◆ Problem statement: Give the document on the physics prediction network again, starting at the words "This document will" and stopping after "of this framework.", with "repo" changed to "repository" each time it appears.

◆ Quoted passage:
This document will mainly explain the logics in the implementations, including the formats of input data, how to construct and train the network, and how to qualitatively and quantitatively test the trained network. Through this document, we hope readers can learn about how to use and modify this repo based on their purposes.

Further reading: Flexible Neural Representation for Physics Prediction, FleX ML Agents Simulation Environment

As the README in the repo already shows how to start the network training using scripts/train.py, which we hope is clear and intuitive by itself about the main training framework, we will go directly into the details of the important modules of this framework.

Formats of input data

The provided dataset describes two 4*4*4 rigid cubes colliding with each other on a static plane described by 5,000 particles. To build this dataset, we generated multiple scenarios, where at the beginning two cubes were randomly teleported on the plane and then pairs of forces were applied to random particles in two cubes to push them together. In order to completely characterize the motion dynamics within these scenarios, we recorded the 128 particle positions in each time point along with other information such as their masses, which cube they belong to, and forces applied to them.
Additionally, we precomputed collisions between pairs of paricles not belonging to the same cube and collisions between 128 dynamic particles and 5000 static particles for the plane, as these computations are time-consuming if done online. Moreover, due to some weird phenomena during scenario switching, we also provide signals about whether the scenario has just begun so that these bad frames can be excluded.

◆ Data excerpts:
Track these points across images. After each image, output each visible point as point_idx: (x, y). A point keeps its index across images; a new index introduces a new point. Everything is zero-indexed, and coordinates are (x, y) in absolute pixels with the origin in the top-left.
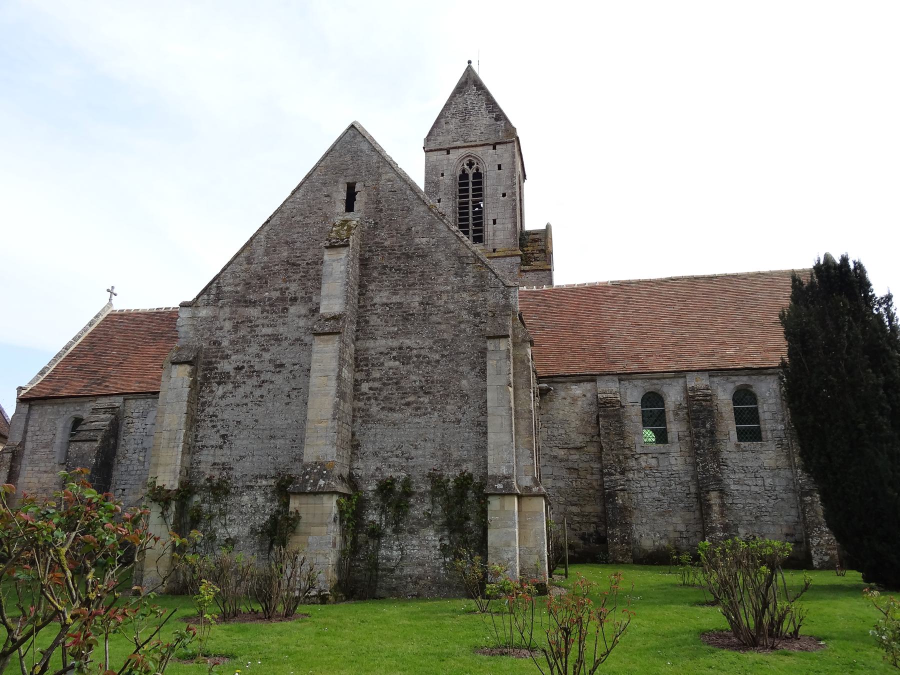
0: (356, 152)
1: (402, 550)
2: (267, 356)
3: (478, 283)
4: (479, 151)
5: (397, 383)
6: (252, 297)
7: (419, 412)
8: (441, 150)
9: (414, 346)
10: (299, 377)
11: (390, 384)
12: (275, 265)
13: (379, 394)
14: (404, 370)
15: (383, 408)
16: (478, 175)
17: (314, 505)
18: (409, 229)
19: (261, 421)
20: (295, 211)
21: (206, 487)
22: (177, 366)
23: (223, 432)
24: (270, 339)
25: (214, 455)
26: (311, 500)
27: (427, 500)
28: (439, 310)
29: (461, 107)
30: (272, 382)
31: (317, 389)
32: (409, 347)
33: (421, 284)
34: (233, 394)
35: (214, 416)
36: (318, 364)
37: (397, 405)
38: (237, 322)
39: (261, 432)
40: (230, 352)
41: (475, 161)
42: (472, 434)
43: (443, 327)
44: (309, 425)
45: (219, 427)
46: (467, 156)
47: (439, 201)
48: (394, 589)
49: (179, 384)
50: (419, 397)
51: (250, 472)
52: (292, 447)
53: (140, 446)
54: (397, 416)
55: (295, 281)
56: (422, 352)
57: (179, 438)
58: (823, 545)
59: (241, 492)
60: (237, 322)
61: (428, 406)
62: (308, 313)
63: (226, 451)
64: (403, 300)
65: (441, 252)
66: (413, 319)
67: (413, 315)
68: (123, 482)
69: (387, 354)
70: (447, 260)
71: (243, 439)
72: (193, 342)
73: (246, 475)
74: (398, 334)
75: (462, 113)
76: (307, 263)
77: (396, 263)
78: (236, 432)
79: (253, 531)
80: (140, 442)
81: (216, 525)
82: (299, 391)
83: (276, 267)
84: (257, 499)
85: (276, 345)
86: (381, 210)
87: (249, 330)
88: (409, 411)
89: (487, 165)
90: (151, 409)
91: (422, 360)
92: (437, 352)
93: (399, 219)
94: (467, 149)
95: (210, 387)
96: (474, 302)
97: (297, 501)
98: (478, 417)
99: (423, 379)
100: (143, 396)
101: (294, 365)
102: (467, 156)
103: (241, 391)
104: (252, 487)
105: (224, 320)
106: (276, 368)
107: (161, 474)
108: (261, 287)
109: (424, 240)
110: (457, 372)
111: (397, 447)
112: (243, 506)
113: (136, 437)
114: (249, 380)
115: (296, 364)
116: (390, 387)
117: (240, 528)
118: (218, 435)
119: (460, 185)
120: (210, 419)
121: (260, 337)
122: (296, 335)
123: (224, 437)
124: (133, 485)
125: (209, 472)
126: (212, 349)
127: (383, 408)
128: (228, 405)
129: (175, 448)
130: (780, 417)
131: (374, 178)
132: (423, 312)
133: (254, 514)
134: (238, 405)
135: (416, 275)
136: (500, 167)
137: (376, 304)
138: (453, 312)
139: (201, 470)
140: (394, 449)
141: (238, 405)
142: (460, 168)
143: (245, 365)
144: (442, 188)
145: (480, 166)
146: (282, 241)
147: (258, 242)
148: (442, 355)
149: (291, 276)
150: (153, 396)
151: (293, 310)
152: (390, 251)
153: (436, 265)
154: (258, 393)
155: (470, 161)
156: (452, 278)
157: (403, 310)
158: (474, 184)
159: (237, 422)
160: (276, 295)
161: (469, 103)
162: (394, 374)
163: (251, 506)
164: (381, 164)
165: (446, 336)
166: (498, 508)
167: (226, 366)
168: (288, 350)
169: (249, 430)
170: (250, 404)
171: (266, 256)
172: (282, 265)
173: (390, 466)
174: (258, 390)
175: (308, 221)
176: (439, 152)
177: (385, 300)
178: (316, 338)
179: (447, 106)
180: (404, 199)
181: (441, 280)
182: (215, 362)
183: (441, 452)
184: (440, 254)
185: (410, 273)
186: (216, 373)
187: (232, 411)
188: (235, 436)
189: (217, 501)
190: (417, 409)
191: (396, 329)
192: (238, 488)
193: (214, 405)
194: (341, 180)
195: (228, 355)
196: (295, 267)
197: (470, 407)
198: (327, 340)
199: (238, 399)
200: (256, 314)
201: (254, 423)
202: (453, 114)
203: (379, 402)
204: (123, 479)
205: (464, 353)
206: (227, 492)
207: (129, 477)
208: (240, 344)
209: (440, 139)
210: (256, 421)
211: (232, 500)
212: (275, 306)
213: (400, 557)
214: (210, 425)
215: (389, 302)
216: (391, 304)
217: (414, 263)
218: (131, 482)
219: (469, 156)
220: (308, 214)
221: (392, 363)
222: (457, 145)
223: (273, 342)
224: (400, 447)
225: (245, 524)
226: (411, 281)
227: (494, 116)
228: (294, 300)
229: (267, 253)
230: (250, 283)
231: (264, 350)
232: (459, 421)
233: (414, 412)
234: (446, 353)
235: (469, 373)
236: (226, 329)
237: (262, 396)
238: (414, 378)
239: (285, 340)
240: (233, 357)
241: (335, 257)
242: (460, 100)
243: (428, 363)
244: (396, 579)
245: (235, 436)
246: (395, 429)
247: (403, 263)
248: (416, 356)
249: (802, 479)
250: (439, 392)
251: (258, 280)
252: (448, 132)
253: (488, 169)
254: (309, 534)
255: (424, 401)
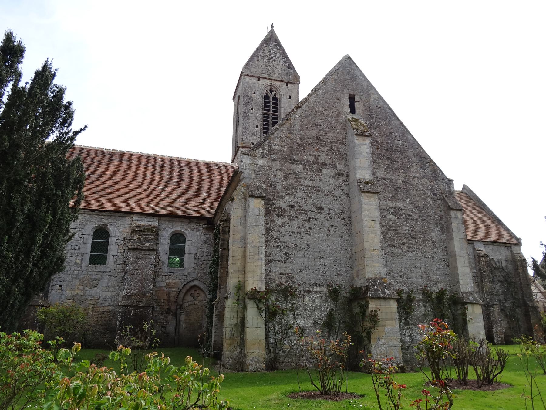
0: (353, 75)
1: (411, 336)
2: (310, 200)
3: (433, 175)
4: (278, 84)
5: (396, 230)
6: (295, 157)
7: (410, 250)
8: (254, 77)
9: (403, 207)
10: (334, 218)
11: (391, 230)
12: (309, 138)
13: (386, 236)
14: (398, 222)
15: (389, 245)
16: (275, 99)
17: (385, 307)
18: (391, 133)
19: (311, 246)
20: (317, 104)
21: (277, 290)
22: (254, 199)
23: (285, 251)
24: (311, 189)
25: (281, 267)
26: (382, 303)
27: (421, 305)
28: (414, 188)
29: (267, 53)
30: (316, 219)
31: (368, 229)
32: (400, 208)
33: (402, 169)
34: (290, 224)
35: (277, 239)
36: (366, 212)
37: (397, 244)
38: (286, 173)
39: (312, 253)
40: (283, 194)
41: (275, 90)
42: (441, 266)
43: (418, 198)
44: (366, 252)
45: (282, 247)
46: (270, 85)
47: (252, 109)
48: (409, 361)
49: (257, 212)
50: (409, 240)
51: (307, 281)
52: (335, 266)
53: (77, 251)
54: (397, 251)
55: (323, 152)
56: (408, 212)
57: (262, 253)
58: (498, 332)
59: (303, 295)
60: (286, 173)
61: (415, 247)
62: (335, 176)
63: (288, 264)
64: (393, 178)
65: (411, 152)
66: (400, 191)
67: (400, 188)
68: (60, 279)
69: (387, 210)
70: (415, 157)
71: (301, 257)
72: (255, 182)
73: (305, 283)
74: (392, 199)
75: (268, 57)
76: (330, 142)
77: (386, 153)
78: (294, 252)
79: (315, 323)
80: (77, 248)
81: (289, 318)
82: (335, 227)
83: (310, 140)
84: (315, 300)
85: (316, 193)
86: (373, 117)
87: (295, 180)
88: (404, 248)
89: (282, 94)
90: (88, 223)
91: (409, 218)
92: (416, 213)
93: (385, 126)
94: (270, 81)
95: (271, 217)
96: (432, 186)
97: (373, 304)
98: (442, 256)
99: (410, 229)
100: (98, 213)
101: (330, 209)
102: (270, 85)
103: (295, 223)
104: (311, 292)
105: (277, 170)
106: (318, 210)
107: (250, 278)
108: (301, 151)
109: (400, 142)
110: (428, 227)
111: (400, 270)
112: (306, 305)
113: (73, 244)
114: (300, 216)
115: (331, 209)
116: (392, 232)
117: (306, 320)
118: (282, 253)
119: (265, 102)
120: (275, 241)
121: (304, 187)
122: (329, 189)
123: (286, 254)
124: (71, 282)
125: (277, 279)
126: (269, 189)
127: (389, 245)
128: (287, 232)
129: (260, 260)
130: (474, 266)
131: (366, 95)
132: (405, 187)
133: (314, 310)
134: (294, 233)
135: (399, 164)
136: (290, 97)
137: (377, 177)
138: (422, 190)
139: (272, 277)
140: (399, 272)
141: (294, 233)
142: (265, 92)
143: (296, 204)
144: (254, 101)
145: (278, 94)
146: (312, 123)
147: (294, 119)
148: (419, 216)
149: (320, 148)
150: (92, 213)
151: (324, 171)
152: (381, 145)
153: (409, 159)
154: (307, 225)
155: (271, 88)
156: (419, 169)
157: (394, 184)
158: (273, 104)
159: (295, 245)
160: (312, 159)
161: (272, 52)
162: (393, 224)
163: (312, 305)
164: (369, 87)
165: (420, 204)
166: (471, 311)
167: (281, 203)
168: (324, 199)
169: (304, 251)
170: (302, 233)
171: (301, 130)
172: (314, 139)
173: (397, 282)
174: (307, 223)
175: (326, 112)
176: (253, 78)
177: (382, 176)
178: (363, 194)
179: (258, 50)
180: (386, 114)
181: (413, 169)
182: (273, 200)
183: (425, 276)
184: (410, 153)
185: (395, 161)
186: (275, 208)
187: (290, 237)
188: (295, 255)
189: (286, 300)
190: (409, 247)
191: (391, 195)
192: (300, 292)
193: (276, 230)
194: (346, 91)
195: (282, 196)
196: (322, 142)
197: (438, 250)
198: (371, 197)
199: (293, 229)
200: (299, 170)
201: (307, 246)
202: (262, 56)
203: (386, 241)
204: (60, 277)
205: (431, 217)
206: (293, 295)
207: (66, 275)
208: (291, 189)
209: (254, 69)
210: (308, 245)
211: (299, 300)
212: (312, 167)
213: (410, 340)
214: (275, 245)
215: (385, 177)
216: (386, 179)
217: (396, 155)
218: (68, 279)
219: (271, 85)
220: (327, 108)
221: (391, 217)
222: (264, 77)
223: (313, 191)
224: (402, 271)
225: (309, 318)
226: (396, 167)
227: (287, 65)
228: (325, 165)
229: (302, 128)
230: (293, 147)
231: (308, 196)
232: (433, 257)
233: (407, 249)
234: (421, 215)
235: (435, 229)
236: (278, 176)
237: (310, 228)
238: (405, 228)
239: (322, 191)
240: (286, 198)
241: (362, 142)
242: (266, 49)
243: (412, 219)
244: (409, 354)
245: (295, 255)
246: (397, 259)
247: (390, 154)
248: (405, 214)
249: (488, 299)
250: (420, 238)
251: (298, 146)
252: (259, 67)
253: (283, 97)
254: (385, 326)
255: (412, 243)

◆ Expected answer:
This document will mainly explain the logics in the implementations, including the formats of input data, how to construct and train the network, and how to qualitatively and quantitatively test the trained network. Through this document, we hope readers can learn about how to use and modify this repository based on their purposes.

Further reading: Flexible Neural Representation for Physics Prediction, FleX ML Agents Simulation Environment

As the README in the repository already shows how to start the network training using scripts/train.py, which we hope is clear and intuitive by itself about the main training framework, we will go directly into the details of the important modules of this framework.